Of course, that was in May. What does the future of metaverse real estate hold now?

Because it’s such a new asset, it’s always hard to know for sure what we’re looking at. But based on what I’m seeing, it seems like the future is bright. There are three main metaverse platforms on my radar right now for long-term adoption and development: Decentraland (MANA -3.73%), The Sandbox (SAND), and The Bored Ape Yacht Club‘s (APE) Otherside.

Each of these platforms is at a different stage of maturity, with Decentraland being the most developed and the only platform that is fully live. The Sandbox is open for visitors in fits and spurts, as the world continues to be created. Otherside just opened land sales in early May, so it may be some time still before it’s available for visitors to check out.

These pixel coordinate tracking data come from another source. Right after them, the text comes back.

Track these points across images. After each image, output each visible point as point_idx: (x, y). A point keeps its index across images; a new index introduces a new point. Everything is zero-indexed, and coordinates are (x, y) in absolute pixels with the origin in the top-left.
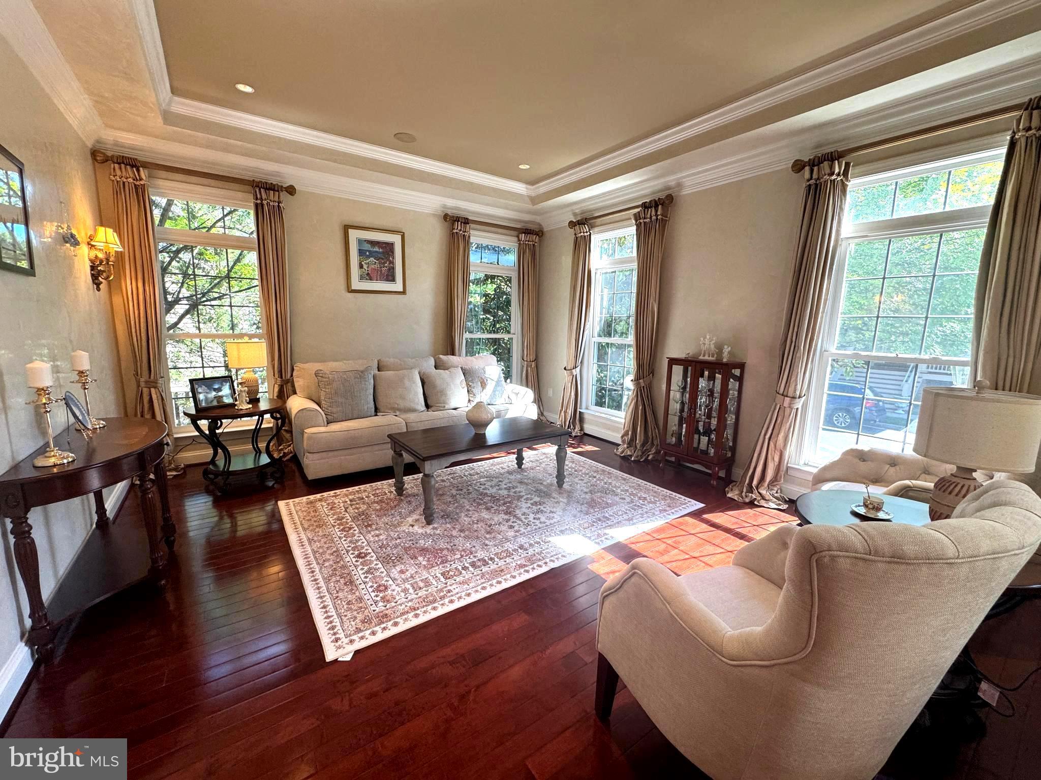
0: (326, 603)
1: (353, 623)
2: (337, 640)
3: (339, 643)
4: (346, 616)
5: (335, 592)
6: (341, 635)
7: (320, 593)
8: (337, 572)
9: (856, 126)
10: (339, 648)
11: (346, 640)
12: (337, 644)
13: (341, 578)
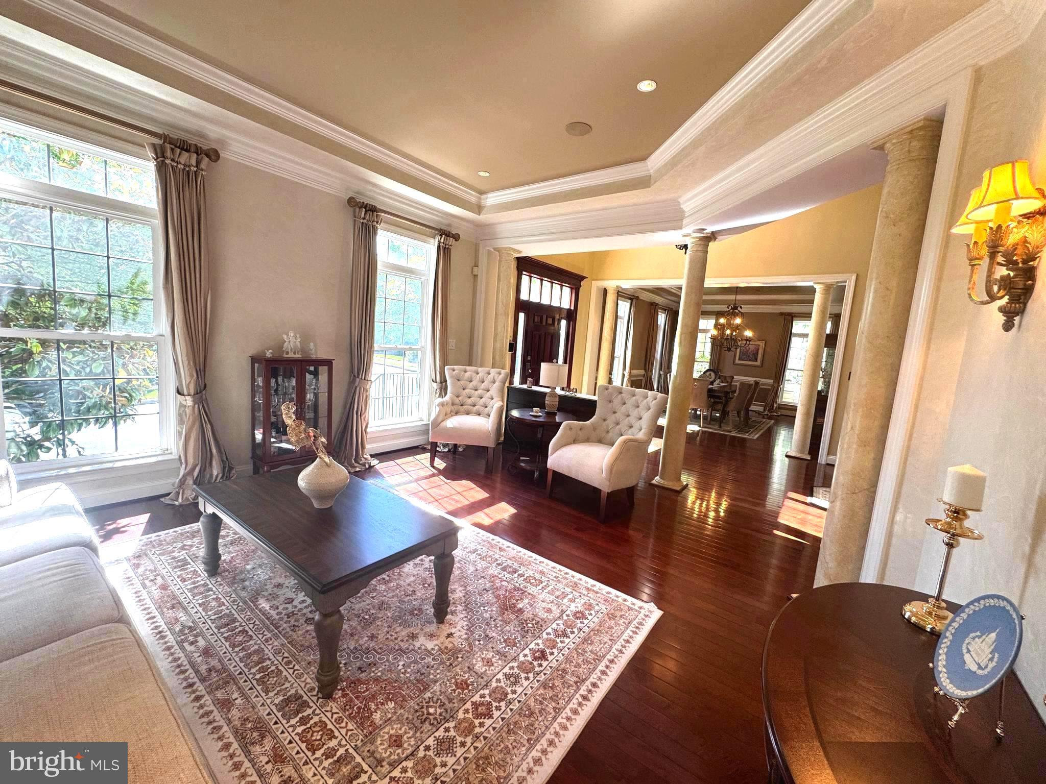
0: (623, 643)
1: (627, 615)
2: (646, 616)
3: (647, 613)
4: (624, 623)
5: (606, 645)
6: (641, 616)
7: (616, 657)
8: (580, 661)
9: (383, 195)
10: (651, 612)
11: (643, 611)
12: (649, 614)
13: (586, 652)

Land sales across all platforms have dropped in volume, as the crypto currencies that power them have slipped from all-time highs. However, interest isn’t dropping. In fact, if anything, flippers are moving out of the systems and metaverse landowners who plan to hold their purchases and invest in the communities they bought in are digging in deeper. There have consistently been more buyers than sellers during this dip, and I believe that will ultimately generate strong long-term growth for virtual landlords.

The rest of 2022 and into 2023 are full of promise. As uncertainty about the global economy and the state of the world calm a little, and large brands continue to lead the way to building really cool experiences within metaverse spaces, the hype that we saw in November 2021 could start to bear fruit.